During the history of the campus development, new buildings were erected and old buildings were retrofitted. Building Management Systems (BMSs) were installed in various buildings by different contractors employing different BMS vendors at different stages and times. The result was “islands” of 20 different BMS vendors within the campus. The need for a campus-wide Building Management System for centralised monitoring and control became a necessity rather than luxury. This was due to several factors:
• There was an increasing workload on the technicians and engineers who dealt with the many different HVAC systems among the various buildings. Moreover, with staff turnover, there was a longer learning curve in the BMS operations for new recruits taking away from training in other technical areas.
• Many interactions were required among the buildings, such as the sharing of chilled water between buildings and homogenized switching of campus lighting. Daily operation required such interoperability among the various sub-systems, and a smooth interaction among the different devices was imperative.
• As more AA&I (Addition, Alterations and Improvement) works were to be performed within the campus, a single tender was no longer acceptable to the board. However, having multiple vendors without a common BMS protocol would have been a nightmare to the already overloaded operation and maintenance team.
With the intent to satisfy all of the requirements above, an open protocol approach to the campus BMS was adopted in 2006. BACnet was the obvious protocol of choice.
In order to achieve the ultimate goal of integrating all BMS on campus, studies were carried out and it was decided a phasing approach would be taken to migrate all of the existing BMS equipment into BACnet while also specifying BACnet compliance in any future AA&I works. This would help converge the campus into an open platform based on BACnet.
One vendor was selected to integrate the existing BMS “islands” into a single system and the architecture was simplified through the BACnet implementation:
A central web server was set up for supervisory control and monitoring. It also served as a common window for an operator to access BMS devices in various buildings. A dedicated VLAN (virtual LAN) was constructed within the campus intranet to connect all the BACnet devices. Operator terminals or tablets were designed to access BMS information via the intranet. Legacy systems were evaluated based on their scale, importance and ease of migration. As a result, some were left as individual islands until their lifetime is over, while others were connected with a BACnet gateway to migrate the existing points into the BACnet network.
Uniform User Interface – Upon login to the web server, users are presented with an overview of the university campus and some general conditions such as Outdoor Air Temp and Relative Humidity. They can then choose a particular building of interest. Every Building in the system has a consistent UI layout where the outlook of the building is shown and users can further penetrate the system to view details via sub-systems or floors selected.

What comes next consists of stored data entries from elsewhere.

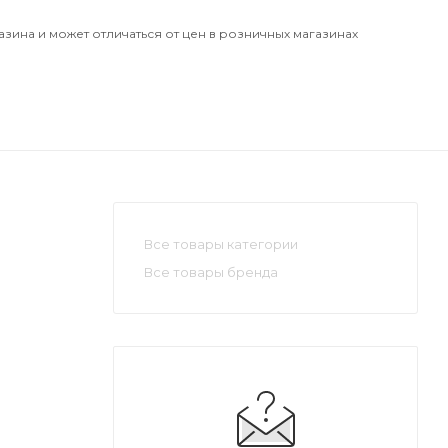
азина и может отличаться от цен в розничных магазинах
Все товары категории
Все товары бренда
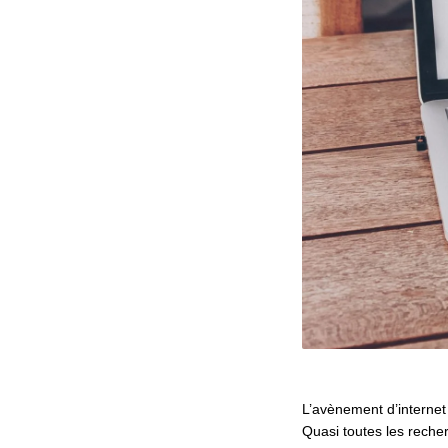
L’avènement d’interne
Quasi toutes les recher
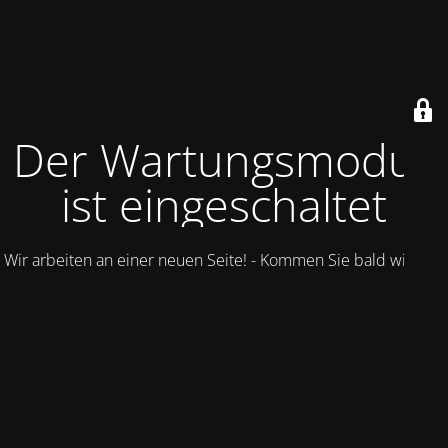
Der Wartungsmodus
ist eingeschaltet
Wir arbeiten an einer neuen Seite! - Kommen Sie bald wieder.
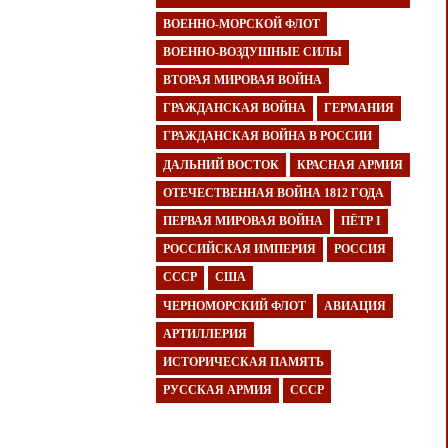
ВОЕННО-МОРСКОЙ ФЛОТ
ВОЕННО-ВОЗДУШНЫЕ СИЛЫ
ВТОРАЯ МИРОВАЯ ВОЙНА
ГРАЖДАНСКАЯ ВОЙНА
ГЕРМАНИЯ
ГРАЖДАНСКАЯ ВОЙНА В РОССИИ
ДАЛЬНИЙ ВОСТОК
КРАСНАЯ АРМИЯ
ОТЕЧЕСТВЕННАЯ ВОЙНА 1812 ГОДА
ПЕРВАЯ МИРОВАЯ ВОЙНА
ПЁТР I
РОССИЙСКАЯ ИМПЕРИЯ
РОССИЯ
СССР
США
ЧЕРНОМОРСКИЙ ФЛОТ
АВИАЦИЯ
АРТИЛЛЕРИЯ
ИСТОРИЧЕСКАЯ ПАМЯТЬ
РУССКАЯ АРМИЯ
СССР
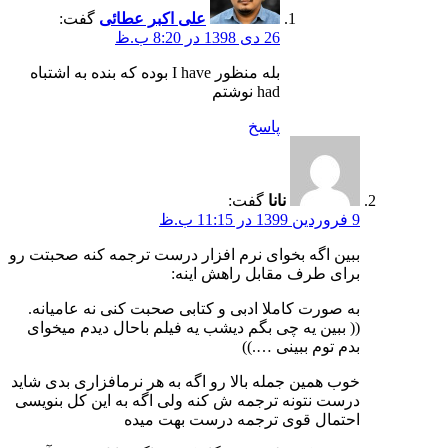
علی اکبر عطائی
گفت:
26 دی 1398 در 8:20 ب.ظ
بله منظور I have بوده که بنده به اشتباه
had نوشتم
پاسخ
نانا
گفت:
9 فروردین 1399 در 11:15 ب.ظ
ببین اگه بخوای نرم افزار درست ترجمه کنه صحبتت رو
برای طرف مقابل راهش اینه:
به صورت کاملا ادبی و کتابی صحبت کنی نه عامیانه.
(( ببین یه چی بگم دیشب یه فیلم باحال دیدم میخوای
بدم توم ببینی ….))
خوب همین جمله بالا رو اگه به هر نرمافزاری بدی شاید
درست نتونه ترجمه ش کنه ولی اگه به این کل بنویسی
احتمال قوی ترجمه درست بهت میده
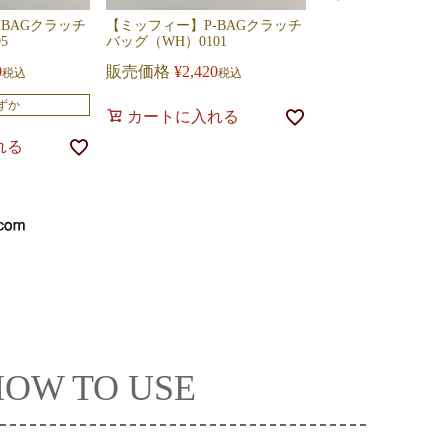
-BAGクラッチ
【ミッフィー】P-BAGクラッチ
【ミッフィー】A-B
5
バッグ（WH）0101
ク）8583
0
販売価格
¥
2,420
販売価格
¥
2,200
税込
税込
税
ずか
残りわず
カートに入れる
れる
カートに入れ
HOW TO USE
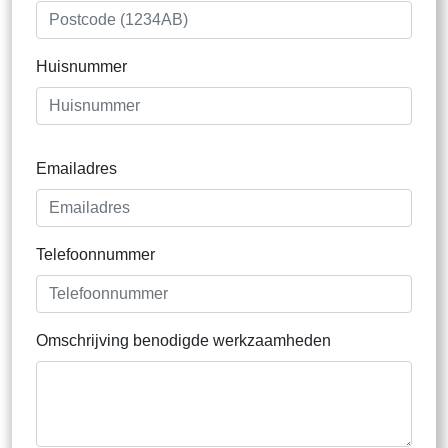
Huisnummer
Emailadres
Telefoonnummer
Omschrijving benodigde werkzaamheden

Interoperability – There is a third party classroom booking system that is used by all students and staff throughout the campus. Lighting and HVAC services, such as the Fan Coil Unit, must be enabled during the booked periods. With the BACnet devices connected, sophisticated gateways are not needed in order to transfer schedules among the different vendors to coordinate such bookings. Moreover, just a single interface is needed in order to transfer booking information into the BACnet schedule for control of relevant devices.
Clock Synchronization – This was always an issue to this vast campus. With BACnet, it had been remedied. All of the clocks on all devices in the network are synced to the main workstation clock, which is in turn synced with an internet clock via NTP.

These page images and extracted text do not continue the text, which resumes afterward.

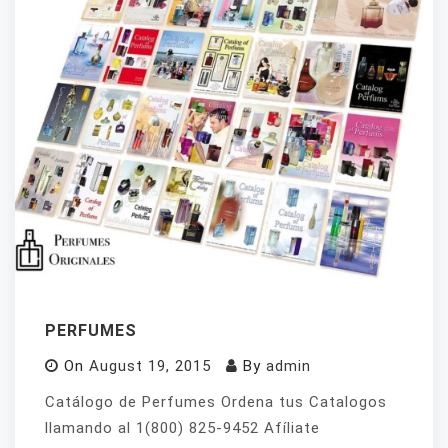
PERFUMES
On
August 19, 2015
By
admin
Catálogo de Perfumes Ordena tus Catalogos
llamando al 1(800) 825-9452 Afíliate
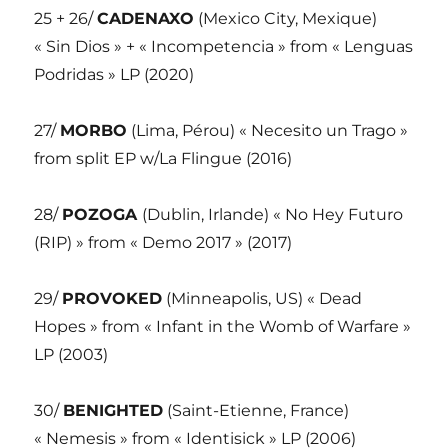
25 + 26/
CADENAXO
(Mexico City, Mexique)
« Sin Dios » + « Incompetencia » from « Lenguas
Podridas » LP (2020)
27/
MORBO
(Lima, Pérou) « Necesito un Trago »
from split EP w/La Flingue (2016)
28/
POZOGA
(Dublin, Irlande) « No Hey Futuro
(RIP) » from « Demo 2017 » (2017)
29/
PROVOKED
(Minneapolis, US) « Dead
Hopes » from « Infant in the Womb of Warfare »
LP (2003)
30/
BENIGHTED
(Saint-Etienne, France)
« Nemesis » from « Identisick » LP (2006)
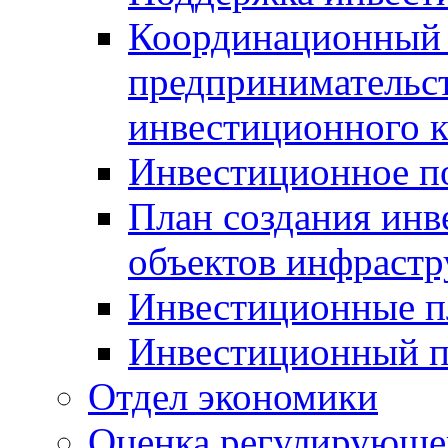
Координационный 
предпринимательс
инвестиционного 
Инвестиционное п
План создания инв
объектов инфраст
Инвестиционные 
Инвестиционный 
Отдел экономики
Оценка регулирующег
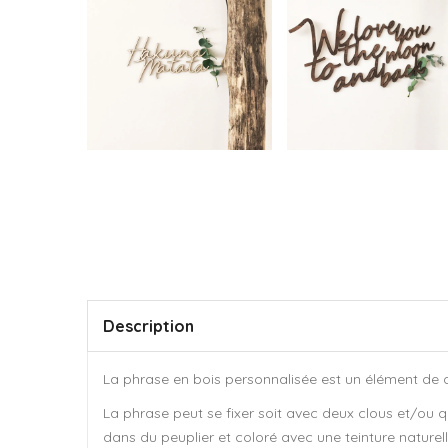
Description
La phrase en bois personnalisée est un élément de d
La phrase peut se fixer soit avec deux clous et/ou
dans du peuplier et coloré avec une teinture naturel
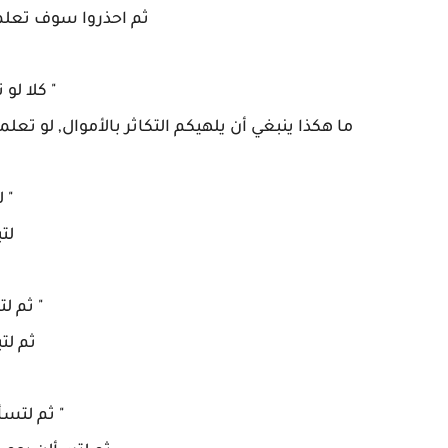
ثم احذروا سوف تعلم
" كلا لو
ما هكذا ينبغي أن يلهيكم التكاثر بالأموال, لو تعل
" 
لت
" ثم لت
ثم لت
" ثم لتسأ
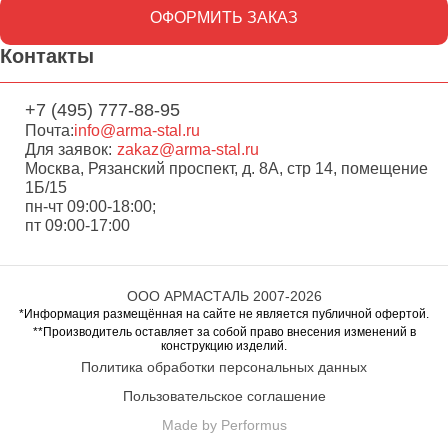
ОФОРМИТЬ ЗАКАЗ
Контакты
+7 (495) 777-88-95
Почта:
info@arma-stal.ru
Для заявок:
zakaz@arma-stal.ru
Москва, Рязанский проспект, д. 8А, стр 14, помещение
1Б/15
пн-чт 09:00-18:00;
пт 09:00-17:00
ООО АРМАСТАЛЬ 2007-2026
*Информация размещённая на сайте не является публичной офертой.
**Производитель оставляет за собой право внесения изменений в
конструкцию изделий.
Политика обработки персональных данных
Пользовательское соглашение
Made by Performus
Перейти в корзину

There are approximately 92,000 BACnet objects on campus, out of which 44,500+ objects are third-party. (Third-party meaning non-Delta Controls BACnet objects.) The objects are being treated the same as Delta Controls’s BACnet objects according to the services and properties offered in their respective PIC statement.
There are in total 34,800+ physical I/O points on campus, out of which 20,000+ are interfaced from 3rd party devices.
There are in total 2,589 BACnet devices on campus, out of which 903 BACnet devices are 3rd party, constituting more than 30%.